Return the text of the data word for word, from its beginning through the line containing "подарок еще один", and leave the pictures out of your answer.

## DATA TO PROCESS:
=== Begin Enclosure ===

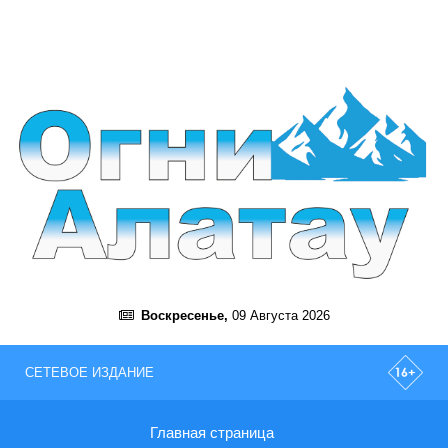
Воскресенье,
09 Августа 2026
СЕТЕВОЕ ИЗДАНИЕ
Главная страница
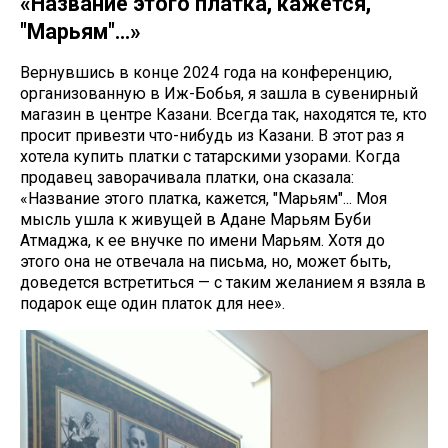
«Название этого платка, кажется,
"Марьям"...»
Вернувшись в конце 2024 года на конференцию,
организованную в Иж-Бобья, я зашла в сувенирный
магазин в центре Казани. Всегда так, находятся те, кто
просит привезти что-нибудь из Казани. В этот раз я
хотела купить платки с татарскими узорами. Когда
продавец заворачивала платки, она сказала:
«Название этого платка, кажется, "Марьям"... Моя
мысль ушла к живущей в Адане Марьям Буби
Атмаджа, к ее внучке по имени Марьям. Хотя до
этого она не отвечала на письма, но, может быть,
доведется встретиться — с таким желанием я взяла в
подарок еще один платок для нее».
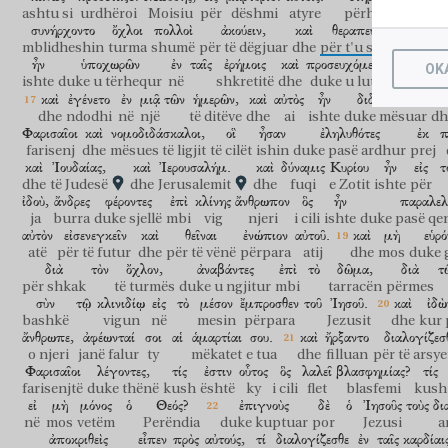
ashtu si
urdhëroi
Moisiu
për
dëshmi
atyre
përhapej
por
më
συνήρχοντο
ὄχλοι
πολλοὶ
ἀκούειν,
καὶ
θεραπεύεσθαι
ἀπὸ
mblidheshin
turma
shumë
për të dëgjuar
dhe
për t'u shëruar
nga
ἦν
ὑποχωρῶν
ἐν
ταῖς
ἐρήμοις
καὶ
προσευχόμενος.
OK
ishte
duke u tërhequr
në
shkretitë
dhe
duke u lutur
καὶ
ἐγένετο
ἐν
μιᾷ
τῶν
ἡμερῶν,
καὶ
αὐτὸς
ἦν
διδάσκων,
κα
dhe
ndodhi
në
një
të ditëve
dhe
ai
ishte
duke mësuar
dh
Φαρισαῖοι
καὶ
νομοδιδάσκαλοι,
οἳ
ἦσαν
ἐληλυθότες
ἐκ
π
farisenj
dhe
mësues të ligjit
të cilët
ishin
duke pasë ardhur
prej
καὶ
Ἰουδαίας,
καὶ
Ἰερουσαλήμ.
καὶ
δύναμις
Κυρίου
ἦν
εἰς
τ
dhe
të Judesë
dhe
Jerusalemit
dhe
fuqi
e Zotit
ishte
për
ἰδοὺ,
ἄνδρες
φέροντες
ἐπὶ
κλίνης
ἄνθρωπον
ὃς
ἦν
παραλελ
ja
burra
duke sjellë
mbi
vig
njeri
i cili
ishte
duke pasë qen
αὐτὸν
εἰσενεγκεῖν
καὶ
θεῖναι
ἐνώπιον
αὐτοῦ.
καὶ
μὴ
εὑρό
atë
për të futur
dhe
për të vënë
përpara
atij
dhe
mos
duke 
διὰ
τὸν
ὄχλον,
ἀναβάντες
ἐπὶ
τὸ
δῶμα,
διὰ
τ
për shkak
të turmës
duke u ngjitur
mbi
tarracën
përmes
σὺν
τῷ
κλινιδίῳ
εἰς
τὸ
μέσον
ἔμπροσθεν
τοῦ
Ἰησοῦ.
καὶ
ἰδὼ
bashkë
vigun
në
mesin
përpara
Jezusit
dhe
kur 
ἄνθρωπε,
ἀφέωνταί
σοι
αἱ
ἁμαρτίαι
σου.
καὶ
ἤρξαντο
διαλογίζεσ
o njeri
janë falur
ty
mëkatet
e tua
dhe
filluan
për të arsy
Φαρισαῖοι
λέγοντες,
τίς
ἐστιν
οὗτος
ὃς
λαλεῖ
βλασφημίας?
τίς
farisenjtë
duke thënë
kush
është
ky
i cili
flet
blasfemi
kush
εἰ
μὴ
μόνος
ὁ
Θεός?
ἐπιγνοὺς
δὲ
ὁ
Ἰησοῦς
τοὺς
δι
në
mos
vetëm
Perëndia
duke kuptuar
por
Jezusi
a
ἀποκριθεὶς
εἶπεν
πρὸς
αὐτούς,
τί
διαλογίζεσθε
ἐν
ταῖς
καρδίαι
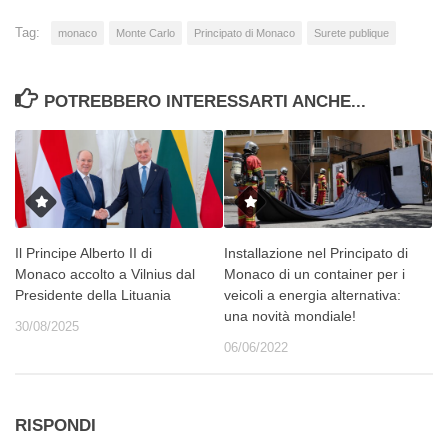
Tag:
monaco
Monte Carlo
Principato di Monaco
Surete publique
POTREBBERO INTERESSARTI ANCHE...
Il Principe Alberto II di
Installazione nel Principato di
Monaco accolto a Vilnius dal
Monaco di un container per i
Presidente della Lituania
veicoli a energia alternativa:
una novità mondiale!
30/08/2025
06/06/2022
RISPONDI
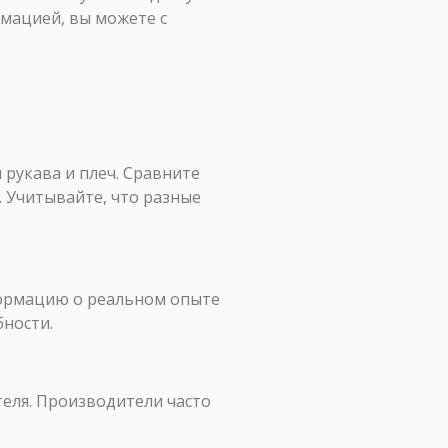
мацией, вы можете с
 рукава и плеч. Сравните
 Учитывайте, что разные
формацию о реальном опыте
бности.
теля. Производители часто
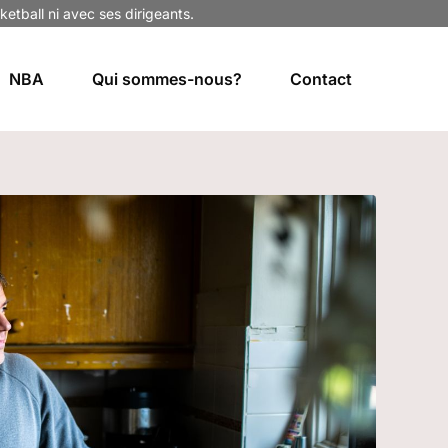
ketball ni avec ses dirigeants.
NBA
Qui sommes-nous?
Contact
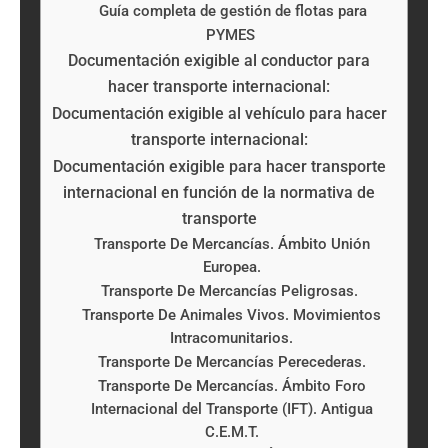
Guía completa de gestión de flotas para
PYMES
Documentación exigible al conductor para
hacer transporte internacional:
Documentación exigible al vehículo para hacer
transporte internacional:
Documentación exigible para hacer transporte
internacional en función de la normativa de
transporte
Transporte De Mercancías. Ámbito Unión
Europea.
Transporte De Mercancías Peligrosas.
Transporte De Animales Vivos. Movimientos
Intracomunitarios.
Transporte De Mercancías Perecederas.
Transporte De Mercancías. Ámbito Foro
Internacional del Transporte (IFT). Antigua
C.E.M.T.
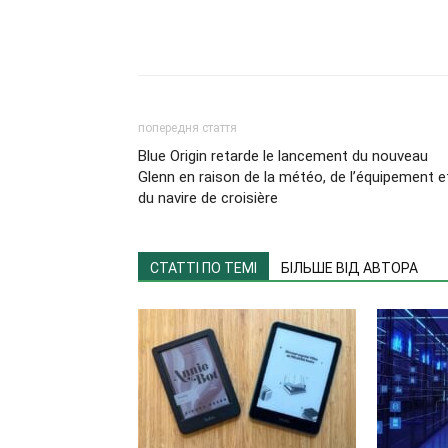
попередня стаття
Blue Origin retarde le lancement du nouveau
Glenn en raison de la météo, de l’équipement e
du navire de croisière
СТАТТІ ПО ТЕМІ
БІЛЬШЕ ВІД АВТОРА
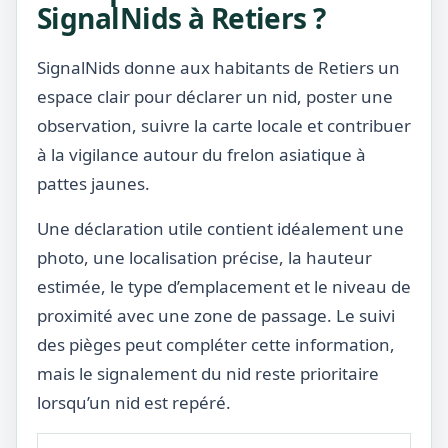
SignalNids à Retiers ?
SignalNids donne aux habitants de Retiers un
espace clair pour déclarer un nid, poster une
observation, suivre la carte locale et contribuer
à la vigilance autour du frelon asiatique à
pattes jaunes.
Une déclaration utile contient idéalement une
photo, une localisation précise, la hauteur
estimée, le type d’emplacement et le niveau de
proximité avec une zone de passage. Le suivi
des pièges peut compléter cette information,
mais le signalement du nid reste prioritaire
lorsqu’un nid est repéré.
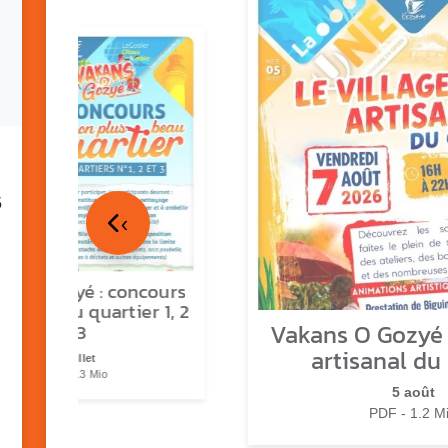
5
‹
ns o Gozyé : concours
lus beau quartier 1, 2
Vakans O Gozyé :
& 3
artisanal du
17 juillet
PDF - 1.3 Mio
5 août
PDF - 1.2 M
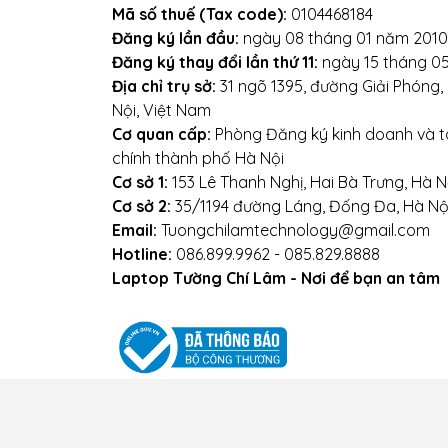
Mọi yêu cầu đặt hàng, h
Mã số thuế (Tax code):
0104468184
Đăng ký lần đầu:
ngày 08 tháng 01 năm 2010
0
Đăng ký thay đổi lần thứ 11:
ngày 15 tháng 0
Địa chỉ trụ sở:
31 ngõ 1395, đường Giải Phóng
Hoặ
Nội, Việt Nam
Cơ quan cấp:
Phòng Đăng ký kinh doanh và tà
Địa chỉ: Số 153 Lê Thanh N
chính thành phố Hà Nội
Websi
Cơ sở 1:
153 Lê Thanh Nghị, Hai Bà Trưng, Hà N
Cơ sở 2:
35/1194 đường Láng, Đống Đa, Hà Nộ
Email:
Tuongchilamtechnology@gmail.com
Hotline:
086.899.9962 - 085.829.8888
Laptop Tường Chí Lâm - Nơi để bạn an tâm
Điều kiện giao dịch chung
Chính sách vận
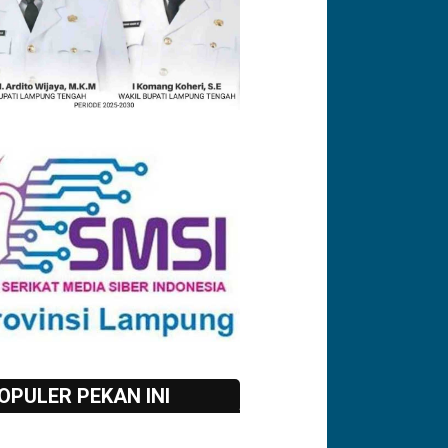
OPULER PEKAN INI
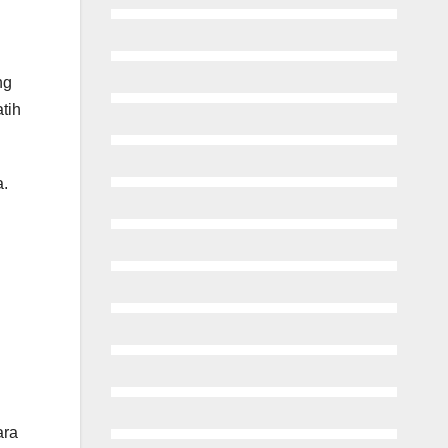
ng
tih
a.
ara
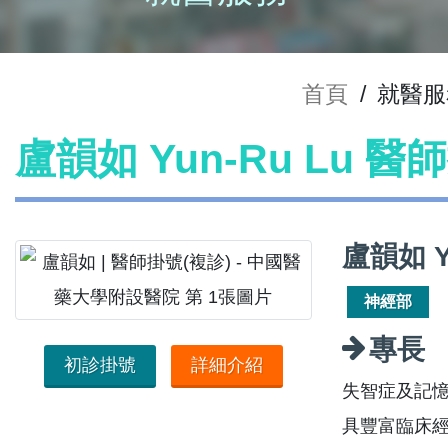
首頁
/
就醫服
盧韻如 Yun-Ru Lu 醫
盧韻如 
神經部
專長
初診掛號
詳細介紹
失智症及記
具豐富臨床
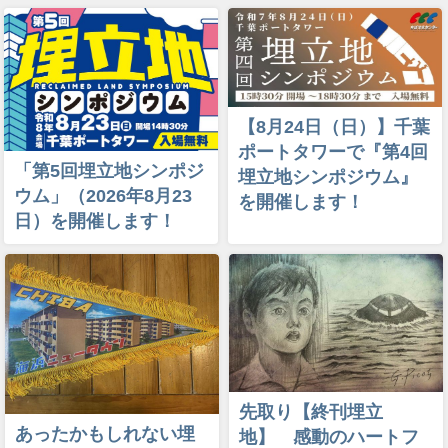
【8月24日（日）】千葉
ポートタワーで『第4回
「第5回埋立地シンポジ
埋立地シンポジウム』
ウム」（2026年8月23
を開催します！
日）を開催します！
先取り【終刊埋立
あったかもしれない埋
地】 感動のハートフ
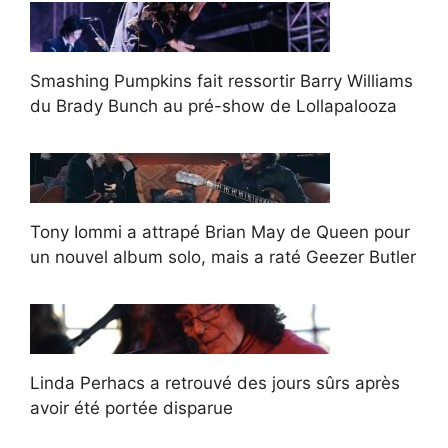
Smashing Pumpkins fait ressortir Barry Williams
du Brady Bunch au pré-show de Lollapalooza
Tony Iommi a attrapé Brian May de Queen pour
un nouvel album solo, mais a raté Geezer Butler
Linda Perhacs a retrouvé des jours sûrs après
avoir été portée disparue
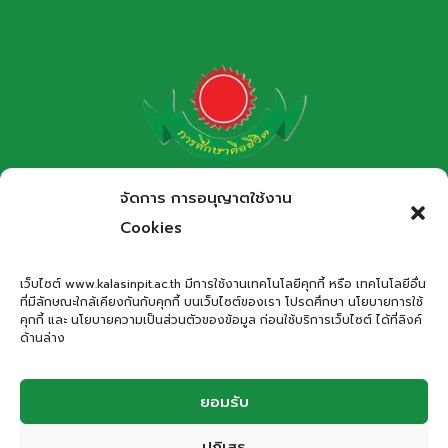
โรงเรียนกาฬสินธุ์พิทยาสรรพ์
จัดการ การอนุญาตใช้งาน
สำนักงานเขตพื้นที่การศึกษามัธยมศึกษากาฬสินธุ์
Cookies
Kalasinpittayasan School
เว็บไซต์ www.kalasinpit.ac.th มีการใช้งานเทคโนโลยีคุกกี้ หรือ เทคโนโลยีอื่น
ที่มีลักษณะใกล้เคียงกันกับคุกกี้ บนเว็บไซต์ของเรา โปรดศึกษา นโยบายการใช้
ที่อยู่
: เลขที่ 66 ถนนอรรถเปศล ตำบลกาฬสินธุ์ อำเภอเมือง
คุกกี้ และ นโยบายความเป็นส่วนตัวของข้อมูล ก่อนใช้บริการเว็บไซต์ ได้ที่ลิงค์
กาฬสินธุ์ จังหวัดกาฬสินธุ์ 46000
ด้านล่าง
โทรศัพท์
: 043-811278
Email
:
office.kps@kalasinpit.ac.th
ยอมรับ
ปฏิเสธ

=== End Enclosure ===

## SOLUTION TO THIS TASK:
Воскресенье,
09 Августа 2026
СЕТЕВОЕ ИЗДАНИЕ
Главная страница
«Название этого платка, кажется,
"Марьям"...»
Вернувшись в конце 2024 года на конференцию,
организованную в Иж-Бобья, я зашла в сувенирный
магазин в центре Казани. Всегда так, находятся те, кто
просит привезти что-нибудь из Казани. В этот раз я
хотела купить платки с татарскими узорами. Когда
продавец заворачивала платки, она сказала:
«Название этого платка, кажется, "Марьям"... Моя
мысль ушла к живущей в Адане Марьям Буби
Атмаджа, к ее внучке по имени Марьям. Хотя до
этого она не отвечала на письма, но, может быть,
доведется встретиться — с таким желанием я взяла в
подарок еще один платок для нее».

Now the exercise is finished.